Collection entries
+ + + +

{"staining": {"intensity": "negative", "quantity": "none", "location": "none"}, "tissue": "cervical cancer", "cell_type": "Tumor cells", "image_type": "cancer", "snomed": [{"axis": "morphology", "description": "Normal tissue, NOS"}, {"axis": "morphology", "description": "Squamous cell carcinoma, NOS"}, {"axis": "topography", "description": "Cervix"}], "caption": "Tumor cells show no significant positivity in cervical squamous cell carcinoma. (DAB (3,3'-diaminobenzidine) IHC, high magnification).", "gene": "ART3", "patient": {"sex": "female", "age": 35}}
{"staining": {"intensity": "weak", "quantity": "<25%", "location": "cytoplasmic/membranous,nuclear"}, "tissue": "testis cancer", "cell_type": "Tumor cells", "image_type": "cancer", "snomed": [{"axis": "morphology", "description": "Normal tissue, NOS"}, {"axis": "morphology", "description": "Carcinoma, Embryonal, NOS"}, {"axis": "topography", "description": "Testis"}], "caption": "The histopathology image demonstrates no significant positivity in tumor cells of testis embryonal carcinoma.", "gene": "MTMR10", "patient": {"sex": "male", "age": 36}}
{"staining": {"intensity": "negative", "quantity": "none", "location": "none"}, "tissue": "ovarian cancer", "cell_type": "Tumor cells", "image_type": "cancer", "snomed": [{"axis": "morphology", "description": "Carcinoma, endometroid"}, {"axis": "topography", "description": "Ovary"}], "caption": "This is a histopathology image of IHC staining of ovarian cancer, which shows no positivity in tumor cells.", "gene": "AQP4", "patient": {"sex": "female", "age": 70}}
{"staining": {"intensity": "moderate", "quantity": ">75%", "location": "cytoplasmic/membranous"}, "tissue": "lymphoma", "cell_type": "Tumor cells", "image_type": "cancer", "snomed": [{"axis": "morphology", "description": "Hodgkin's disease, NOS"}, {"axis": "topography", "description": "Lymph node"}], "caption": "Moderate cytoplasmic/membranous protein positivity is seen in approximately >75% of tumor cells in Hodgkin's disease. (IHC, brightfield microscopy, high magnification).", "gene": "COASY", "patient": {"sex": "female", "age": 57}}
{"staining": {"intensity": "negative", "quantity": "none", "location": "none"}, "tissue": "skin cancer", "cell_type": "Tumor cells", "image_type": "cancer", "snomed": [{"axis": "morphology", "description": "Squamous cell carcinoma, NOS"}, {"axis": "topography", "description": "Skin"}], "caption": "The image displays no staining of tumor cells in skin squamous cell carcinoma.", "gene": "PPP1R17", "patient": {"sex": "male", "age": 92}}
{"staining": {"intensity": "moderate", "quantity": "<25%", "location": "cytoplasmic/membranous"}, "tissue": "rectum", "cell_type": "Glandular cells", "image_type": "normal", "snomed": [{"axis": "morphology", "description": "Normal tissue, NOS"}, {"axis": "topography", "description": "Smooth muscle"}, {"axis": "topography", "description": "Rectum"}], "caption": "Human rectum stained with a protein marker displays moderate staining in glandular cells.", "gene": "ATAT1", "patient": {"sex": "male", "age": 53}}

+ + + +

**WHAT YOU ARE ASKED TO DO**
All the records above are to be reproduced exactly.

**RESPONSE TO THIS EXERCISE**
{"staining": {"intensity": "negative", "quantity": "none", "location": "none"}, "tissue": "cervical cancer", "cell_type": "Tumor cells", "image_type": "cancer", "snomed": [{"axis": "morphology", "description": "Normal tissue, NOS"}, {"axis": "morphology", "description": "Squamous cell carcinoma, NOS"}, {"axis": "topography", "description": "Cervix"}], "caption": "Tumor cells show no significant positivity in cervical squamous cell carcinoma. (DAB (3,3'-diaminobenzidine) IHC, high magnification).", "gene": "ART3", "patient": {"sex": "female", "age": 35}}
{"staining": {"intensity": "weak", "quantity": "<25%", "location": "cytoplasmic/membranous,nuclear"}, "tissue": "testis cancer", "cell_type": "Tumor cells", "image_type": "cancer", "snomed": [{"axis": "morphology", "description": "Normal tissue, NOS"}, {"axis": "morphology", "description": "Carcinoma, Embryonal, NOS"}, {"axis": "topography", "description": "Testis"}], "caption": "The histopathology image demonstrates no significant positivity in tumor cells of testis embryonal carcinoma.", "gene": "MTMR10", "patient": {"sex": "male", "age": 36}}
{"staining": {"intensity": "negative", "quantity": "none", "location": "none"}, "tissue": "ovarian cancer", "cell_type": "Tumor cells", "image_type": "cancer", "snomed": [{"axis": "morphology", "description": "Carcinoma, endometroid"}, {"axis": "topography", "description": "Ovary"}], "caption": "This is a histopathology image of IHC staining of ovarian cancer, which shows no positivity in tumor cells.", "gene": "AQP4", "patient": {"sex": "female", "age": 70}}
{"staining": {"intensity": "moderate", "quantity": ">75%", "location": "cytoplasmic/membranous"}, "tissue": "lymphoma", "cell_type": "Tumor cells", "image_type": "cancer", "snomed": [{"axis": "morphology", "description": "Hodgkin's disease, NOS"}, {"axis": "topography", "description": "Lymph node"}], "caption": "Moderate cytoplasmic/membranous protein positivity is seen in approximately >75% of tumor cells in Hodgkin's disease. (IHC, brightfield microscopy, high magnification).", "gene": "COASY", "patient": {"sex": "female", "age": 57}}
{"staining": {"intensity": "negative", "quantity": "none", "location": "none"}, "tissue": "skin cancer", "cell_type": "Tumor cells", "image_type": "cancer", "snomed": [{"axis": "morphology", "description": "Squamous cell carcinoma, NOS"}, {"axis": "topography", "description": "Skin"}], "caption": "The image displays no staining of tumor cells in skin squamous cell carcinoma.", "gene": "PPP1R17", "patient": {"sex": "male", "age": 92}}
{"staining": {"intensity": "moderate", "quantity": "<25%", "location": "cytoplasmic/membranous"}, "tissue": "rectum", "cell_type": "Glandular cells", "image_type": "normal", "snomed": [{"axis": "morphology", "description": "Normal tissue, NOS"}, {"axis": "topography", "description": "Smooth muscle"}, {"axis": "topography", "description": "Rectum"}], "caption": "Human rectum stained with a protein marker displays moderate staining in glandular cells.", "gene": "ATAT1", "patient": {"sex": "male", "age": 53}}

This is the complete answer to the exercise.